What the church calendar is for April 2, 2012

calendar illustration
Calendar illustration, Wikimedia Commons

In these final days before Easter, it’s worth contemplating the church year. Why do Christians follow a liturgical calendar? People cannot help but follow some sort of calendar. The question is whether we do it consciously or unconsciously. Our spiritual health can depend on how we answer that question.

Consider the various schedules and agendas set for us; there’s an election calendar, an agricultural calendar, a sports calendar, a work calendar, a commercial calendar, etc.

Focus on the just the last of those. Drive past a shopping mall a week after Halloween. Everything is red and green, peppermint and fake snow. Kids are still working on their haul from Halloween, and we haven’t even experienced Thanksgiving, yet stores are hyping the so-called Holiday-shopping season. Who’s agenda drives that calendar — and how does that affect us?

It’s about priorities and values

We mark time with our priorities. Our calendars represent our values, and we conform our lives to our calendars. That’s why Jesus, as a Jew, celebrated all the Jewish feasts, Holy Days like Passover and Hanukkah. They were integral to the Jewish experience and identity, marking God’s saving activity on behalf of his people. To be Jewish was (and is) to celebrate Passover.

Events of the past compose our present. So to value and honor those events — and to allow them to more consciously shape our present — we make them present to us through observance.
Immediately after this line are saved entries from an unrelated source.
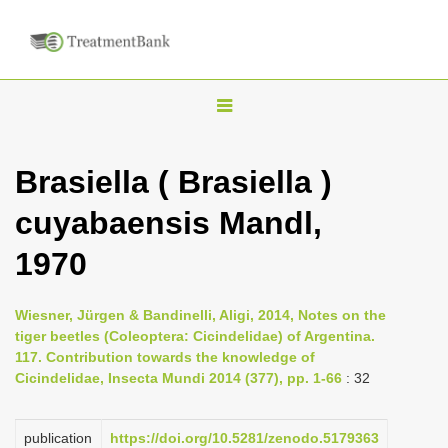
T
o
g
Brasiella ( Brasiella )
g
cuyabaensis Mandl,
l
e
1970
n
a
Wiesner, Jürgen & Bandinelli, Aligi, 2014, Notes on the
v
tiger beetles (Coleoptera: Cicindelidae) of Argentina.
i
117. Contribution towards the knowledge of
Cicindelidae, Insecta Mundi 2014 (377), pp. 1-66
: 32
g
a
publication
https://doi.org/10.5281/zenodo.5179363
t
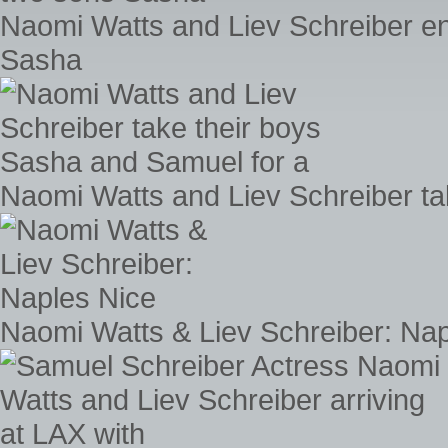
Naomi Watts and Liev Schreiber en
Sasha
Naomi Watts and Liev Schreiber ta
Naomi Watts & Liev Schreiber: Nap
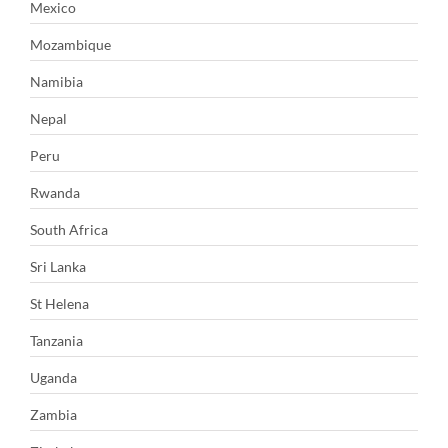
Mexico
Mozambique
Namibia
Nepal
Peru
Rwanda
South Africa
Sri Lanka
St Helena
Tanzania
Uganda
Zambia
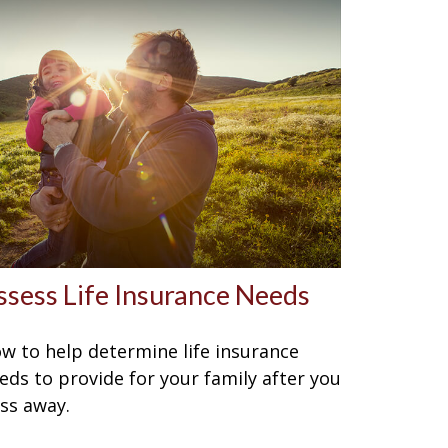
ssess Life Insurance Needs
w to help determine life insurance
eds to provide for your family after you
ss away.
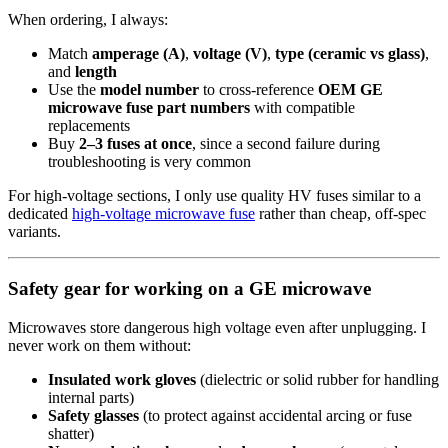
When ordering, I always:
Match
amperage (A)
,
voltage (V)
,
type (ceramic vs glass)
,
and
length
Use the
model number
to cross-reference
OEM GE
microwave fuse part numbers
with compatible
replacements
Buy
2–3 fuses at once
, since a second failure during
troubleshooting is very common
For high‑voltage sections, I only use quality HV fuses similar to a
dedicated
high-voltage microwave fuse
rather than cheap, off-spec
variants.
Safety gear for working on a GE microwave
Microwaves store dangerous high voltage even after unplugging. I
never work on them without:
Insulated work gloves
(dielectric or solid rubber for handling
internal parts)
Safety glasses
(to protect against accidental arcing or fuse
shatter)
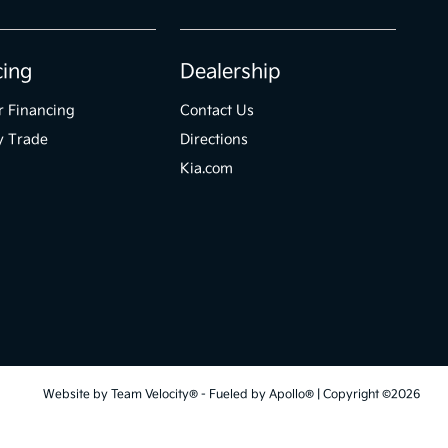
cing
Dealership
r Financing
Contact Us
y Trade
Directions
Kia.com
Website by
Team Velocity®
- Fueled by Apollo® | Copyright ©2026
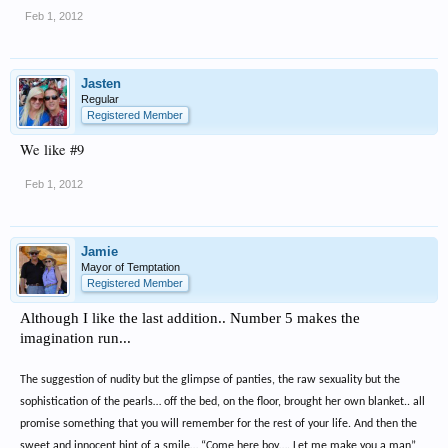
Feb 1, 2012
Jasten
Regular
Registered Member
We like #9
Feb 1, 2012
Jamie
Mayor of Temptation
Registered Member
Although I like the last addition.. Number 5 makes the
imagination run...
The suggestion of nudity but the glimpse of panties, the raw sexuality but the
sophistication of the pearls… off the bed, on the floor, brought her own blanket.. all
promise something that you will remember for the rest of your life. And then the
sweet and innocent hint of a smile… “Come here boy…. Let me make you a man”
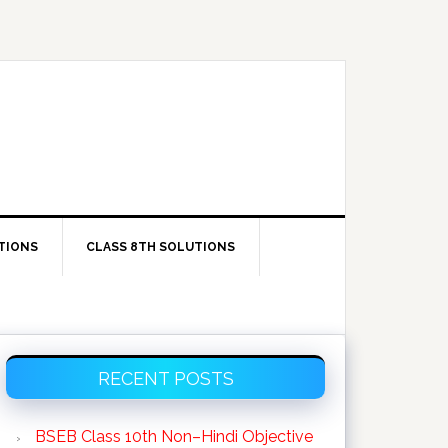
TIONS
CLASS 8TH SOLUTIONS
Primary
RECENT POSTS
Sidebar
BSEB Class 10th Non–Hindi Objective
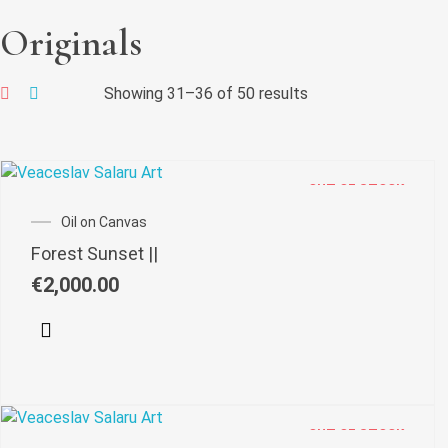
Originals
Showing 31–36 of 50 results
OUT OF STOCK
Oil on Canvas
Forest Sunset ||
€
2,000.00
OUT OF STOCK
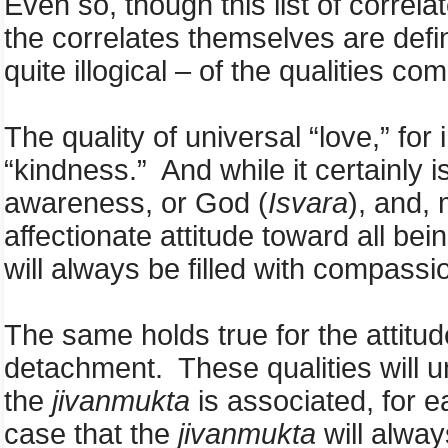
Even so, though this list of corre
the correlates themselves are defi
quite illogical – of the qualities 
The quality of universal “love,” for 
“kindness.” And while it certainly 
awareness, or God (
Isvara
),
and, 
affectionate attitude toward all bei
will always be filled with compass
The same holds true for the attitud
detachment. These qualities will u
the
jivanmukta
is associated, for ea
case that the
jivanmukta
will alway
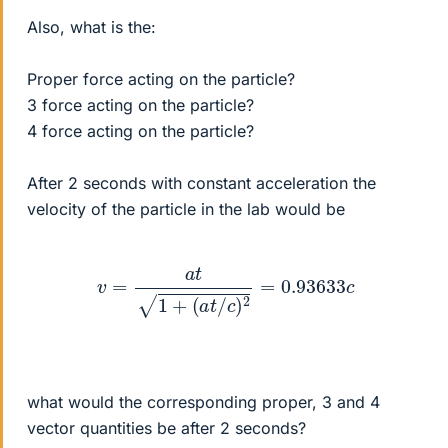
Also, what is the:
Proper force acting on the particle?
3 force acting on the particle?
4 force acting on the particle?
After 2 seconds with constant acceleration the
velocity of the particle in the lab would be
v
=
a
t
1
+
(
a
t
/
c
)
2
=
0.93633
c
what would the corresponding proper, 3 and 4
vector quantities be after 2 seconds?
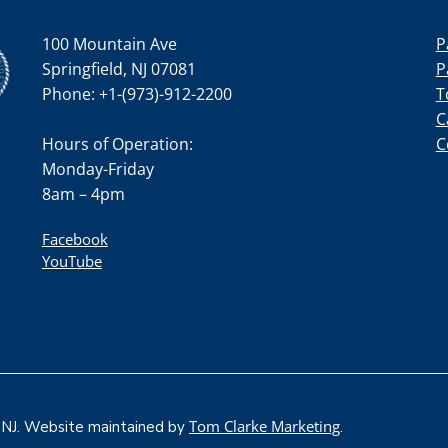
100 Mountain Ave
P
Springfield, NJ 07081
P
Phone: +1-(973)-912-2200
T
C
Hours of Operation:
C
Monday-Friday
8am – 4pm
Facebook
YouTube
Tom Clarke Marketing
, NJ. Website maintained by
.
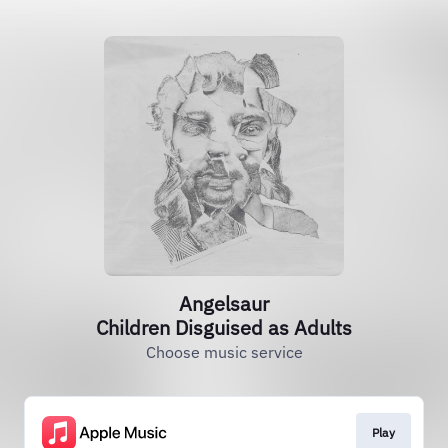
Angelsaur
Children Disguised as Adults
Choose music service
Play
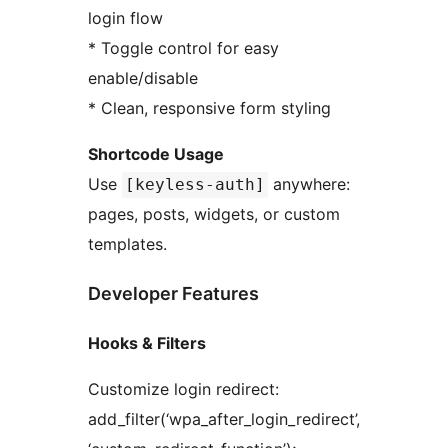
login flow
* Toggle control for easy
enable/disable
* Clean, responsive form styling
Shortcode Usage
Use
anywhere:
[keyless-auth]
pages, posts, widgets, or custom
templates.
Developer Features
Hooks & Filters
Customize login redirect:
add_filter(‘wpa_after_login_redirect’,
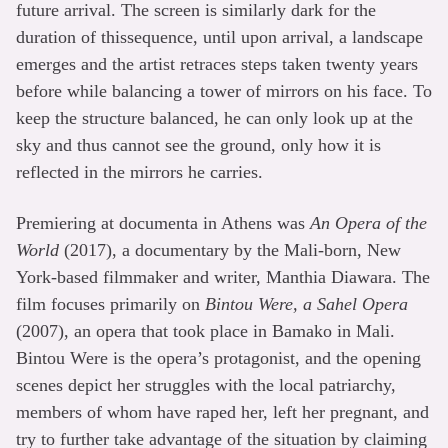
future arrival. The screen is similarly dark for the
duration of thissequence, until upon arrival, a landscape
emerges and the artist retraces steps taken twenty years
before while balancing a tower of mirrors on his face. To
keep the structure balanced, he can only look up at the
sky and thus cannot see the ground, only how it is
reflected in the mirrors he carries.
Premiering at documenta in Athens was
An Opera of the
World
(2017), a documentary by the Mali-born, New
York-based filmmaker and writer, Manthia Diawara. The
film focuses primarily on
Bintou Were, a Sahel Opera
(2007), an opera that took place in Bamako in Mali.
Bintou Were is the opera’s protagonist, and the opening
scenes depict her struggles with the local patriarchy,
members of whom have raped her, left her pregnant, and
try to further take advantage of the situation by claiming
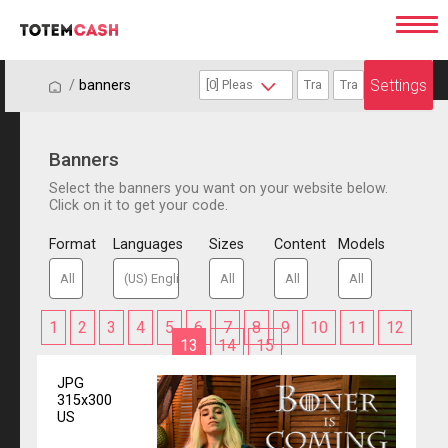
Settings
/
/
banners
Banners
Select the banners you want on your website below.
Click on it to get your code.
Format
Languages
Sizes
Content
Models
1
2
3
4
5
6
7
8
9
10
11
12
13
14
15
JPG
315x300
US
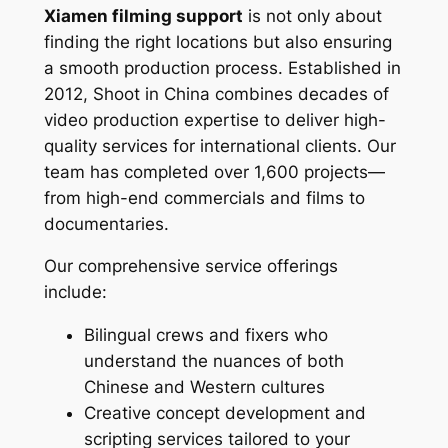
Xiamen filming support
is not only about
finding the right locations but also ensuring
a smooth production process. Established in
2012, Shoot in China combines decades of
video production expertise to deliver high-
quality services for international clients. Our
team has completed over 1,600 projects—
from high-end commercials and films to
documentaries.
Our comprehensive service offerings
include:
Bilingual crews and fixers who
understand the nuances of both
Chinese and Western cultures
Creative concept development and
scripting services tailored to your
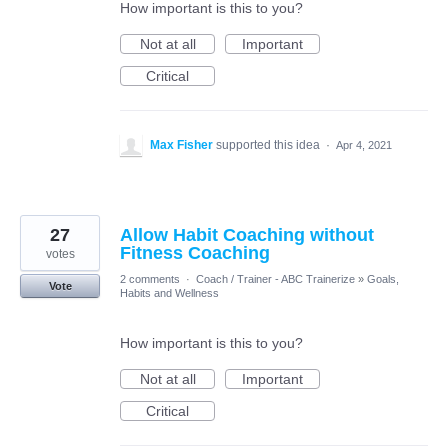
How important is this to you?
Not at all
Important
Critical
Max Fisher
supported this idea
·
Apr 4, 2021
27
Allow Habit Coaching without
Fitness Coaching
votes
2 comments
·
Coach / Trainer - ABC Trainerize
»
Goals,
Vote
Habits and Wellness
How important is this to you?
Not at all
Important
Critical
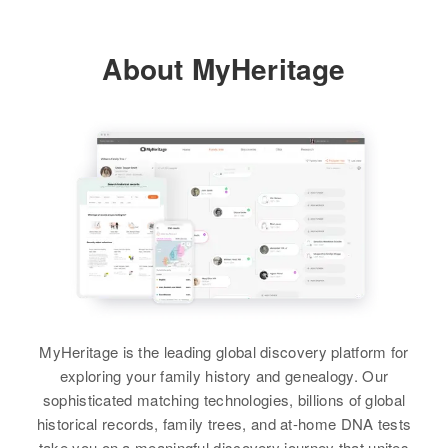
Providence, Rhode Island, United
States
About MyHeritage
Relatives
Mother
:
Estelle Chandler
Siblings
:
Lucile Chandler, Joseph Chandler
View
Brenda J Chandler
MyHeritage is the leading global discovery platform for
Birth
Circa 1942
Vermont, United States
exploring your family history and genealogy. Our
sophisticated matching technologies, billions of global
Residence
Apr 1 1950
historical records, family trees, and at-home DNA tests
11 House Right Side of East Main
take you on a meaningful discovery journey that unites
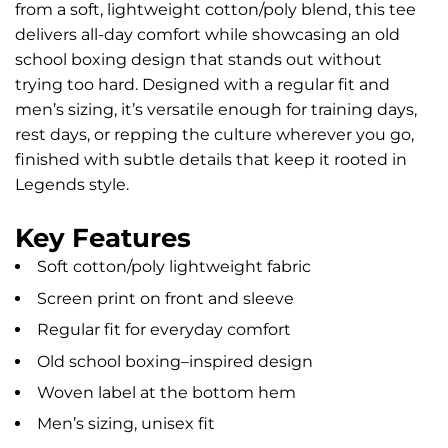
from a soft, lightweight cotton/poly blend, this tee
delivers all-day comfort while showcasing an old
school boxing design that stands out without
trying too hard. Designed with a regular fit and
men’s sizing, it’s versatile enough for training days,
rest days, or repping the culture wherever you go,
finished with subtle details that keep it rooted in
Legends style.
Key Features
Soft cotton/poly lightweight fabric
Screen print on front and sleeve
Regular fit for everyday comfort
Old school boxing–inspired design
Woven label at the bottom hem
Men’s sizing, unisex fit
When it comes to God’s saving activity in human history, observance is all the more meaningful and spiritually transformative.

We are marked by how we mark time. Celebrating Easter makes present the power of the Resurrection and all of its transformative power in our lives. That’s why the early Christians observed Easter each year, and other Holy Days as well. They were identifying with those events, making them present, and transforming their lives in light of their significance.

Some Christians are unsure what to do with saints’ days on the calendar, days that commemorate the lives of people like Patrick of Ireland or the first Christian martyr Stephen. The key is to look at their lives and examples, the power of God’s grace manifest in their lives, and inventory our own lives. We can use their example as a prod. Am I sharing the faith like Patrick? Am I laying down my life like Stephen?

Redeeming the time

This calendar dynamic works unconsciously as well as consciously — and the results can vary significantly. The agendas that drive our commercial, corporate, or entertainment calendars are not bad in themselves. Neither are they good in themselves. Our priorities must be reordered so they serve our sanctification instead of becoming accidental obstacles to it. If we are not consciously doing that, we often react to the prompts and signals of the world’s many calendars with little awareness of how we are conforming our efforts and energies to their agendas.

I think of two verses when I consider this issue: “teach us to number our days that we may get a heart of wisdom” from Psalm 90, and “mak[e] the most of the time, because the days are evil” from Ephesians 5. The first tells me that we can number our days poorly or well, foolishly or wisely, by our standards or by God’s, and that our hearts are transformed by numbering our days well.

The second tells me that there’s something at stake here. If we do not redeem the time we’re given, we will suffer the consequences. The evil of our times will get a leg up on us. The church offers us seasons like Advent and Lent, days like Easter and Pentecost, Annunciation and Christmas to help us redeem the time and transform our hearts. That’s what calendars can do.

Calendars not only direct our time, they tell us what our time means. So the vital question for us is: Which calendar do we put first?